SCARBOROUGH: That at this moment -- yes, please. If this is your introduction to America in 2008, do not have your head looking straight down into a speech that, Howard Fineman, you said, what did it look like?
HOWARD FINEMAN, Newsweek: Well, it looked like every advisor that he'd ever had had given him one paragraph.
OLBERMANN: One sentence.
FINEMAN: One sentence. And he read them all. That's like-
EUGENE ROBINSON, Washington Post: But he dropped them on his way to the podium, and then resorted them in random order.
FINEMAN: You know what, I feel, having seen him yesterday up there, you know, he deserves it. If he wants to talk all night, let him do it, because this is his big, big, big moment.
SCARBOROUGH: And Gene, you were saying, though, I mean, after the third time he misread a line.
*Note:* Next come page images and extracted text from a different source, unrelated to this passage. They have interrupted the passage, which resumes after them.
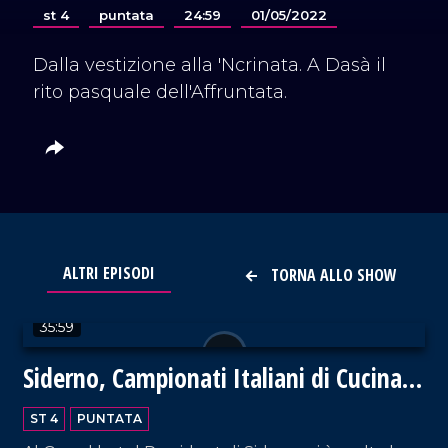
st 4
puntata
24:59
01/05/2022
Dalla vestizione alla 'Ncrinata. A Dasà il
rito pasquale dell'Affruntata.
ALTRI EPISODI
TORNA ALLO SHOW
VAI AL TITOLO
35:59
Siderno, Campionati Italiani di Cucina
2024
ST 4
PUNTATA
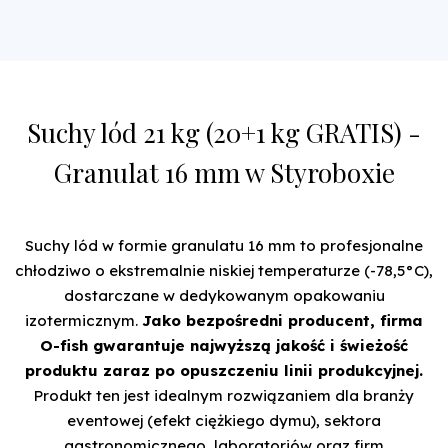
Suchy lód 21 kg (20+1 kg GRATIS) -
Granulat 16 mm w Styroboxie
Suchy lód w formie granulatu 16 mm to profesjonalne
chłodziwo o ekstremalnie niskiej temperaturze (-78,5°C),
dostarczane w dedykowanym opakowaniu
izotermicznym.
Jako bezpośredni producent, firma
O-fish gwarantuje najwyższą jakość i świeżość
produktu zaraz po opuszczeniu linii produkcyjnej.
Produkt ten jest idealnym rozwiązaniem dla branży
eventowej (efekt ciężkiego dymu), sektora
gastronomicznego, laboratoriów oraz firm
ROBINSON: Yeah, he should have just said whatever at that point and just move on, I think. It was not a good performance.
KATRINA VANDEN HEUVEL, The Nation: It deflated his victory. That's not going to move him forward heading out-
FINEMAN: To be serious about it for a second, these speeches here are an important time for the candidates to set the tone and introduce themselves, or reintroduce themselves, in his case, around the country.
SCARBOROUGH: Do you remember how in 2004, we had a back and forth about John Kerry's speech, and we both talked about, there are times when politicians introduce themselves to America. And when you get that introduction, and this is John McCain part two, when you get that introduction, you better get it right because that's-
VANDEN HEUVEL: Think about Obama, 2004. Think about Obama, Iowa night. Now, he read that speech. He was the only one of the three leading candidates, but he did it with a grace and a passion, which you did not see with Mr. McCain tonight.
FINEMAN: In the opposite way, I hate to bring it up again, but don't forget Howard Dean in 2004.
VANDEN HEUVEL: That mike was in the unidirectional way. Can we remember that? And Mr. Dean is doing a terrific job, 50-state strategy at the DNC.
SCARBOROUGH: Gene, we don't want to talk about Howard Dean. But seriously, though, talk about John McCain's speech tonight.
ROBINSON: No, well, we've kind of covered the speech. I mean, it was a chance to do what Mitt Romney did a few minutes ago.
The panel went on to praise Romney's speech.